Dear All,
I'm new to Calibre, however those of you who are not surely know about the problem of broken lines when converting PDF to ePUB. <BR> codes appear wherever they want to and split text into thousands of passages which looks weird.
This article (
https://dearauthor.com/ebooks/calibr...nversion-tips/) suggests using Heuristic Processing during conversion to get rid of <BR>s, but it didn't work for me - I used the range from 0.4 to 0.6 with absolutely no result.
The same article proposes to use Search & Replace function and it
was a solution in my case!
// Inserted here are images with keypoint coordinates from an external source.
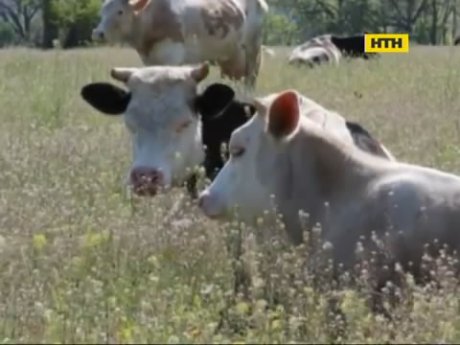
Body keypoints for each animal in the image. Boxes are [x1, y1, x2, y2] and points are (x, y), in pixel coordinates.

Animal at [91, 0, 268, 87]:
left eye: (120, 11)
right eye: (102, 12)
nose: (98, 33)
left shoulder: (172, 57)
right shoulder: (150, 61)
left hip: (252, 49)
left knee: (250, 80)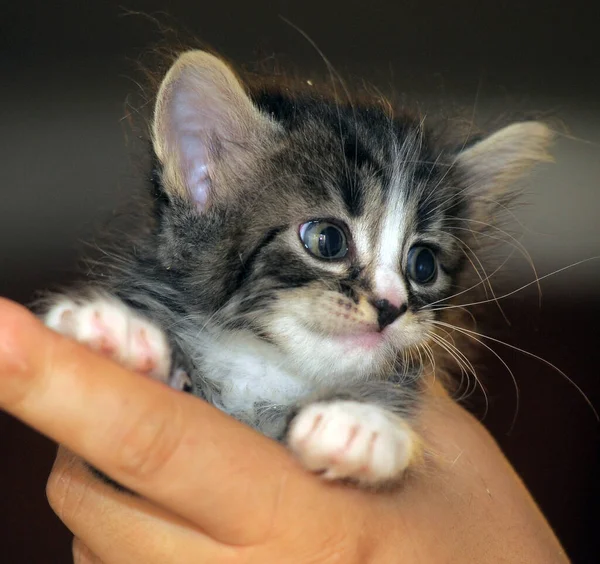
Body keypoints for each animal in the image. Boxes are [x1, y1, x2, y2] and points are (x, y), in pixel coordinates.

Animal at [41, 50, 552, 486]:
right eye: (327, 240)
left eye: (423, 264)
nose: (392, 306)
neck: (266, 372)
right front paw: (121, 339)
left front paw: (364, 425)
I used the following logic:
\. +<br>(*SKIP)(*FAIL)|\<br>|\d +<br>
I assumed that <BR>s after dot (".") were an
author-defined start of the new passage, so i didn't touch them (
\. +<br>(*SKIP)), while standalone <BR>s (
\<br>) and <BR>s which follow any word (
\d +<br>) were replaced with nothing (= deleted), as almost always
they were breaking sentence into useless passages.
Everything would have been prefectly fine, except one thing: the above-mentioned algorythm deletes
"useful" <BR>s after headlines, which are usually highlighted with <b> code (
<b>THIS IS HEADLINE </b><br>) and paragraphs
(chapters???), which are highlighted with <a id> code (
<a id="p8"></a> <br>).
So, what I need is to add an exception to my algorythm so that <BR>s are
not deleted when they follow
</a> and
</b> codes. I played around with quite a number of different variants, but still can't find my Grails. Possibly
(*SKIP)(*FAIL) architecture does not suppose
multiple skip logic: I ignore 1 parameter from the very beginning and want to add 2 more - so finally 3 in total.
Any thoughts?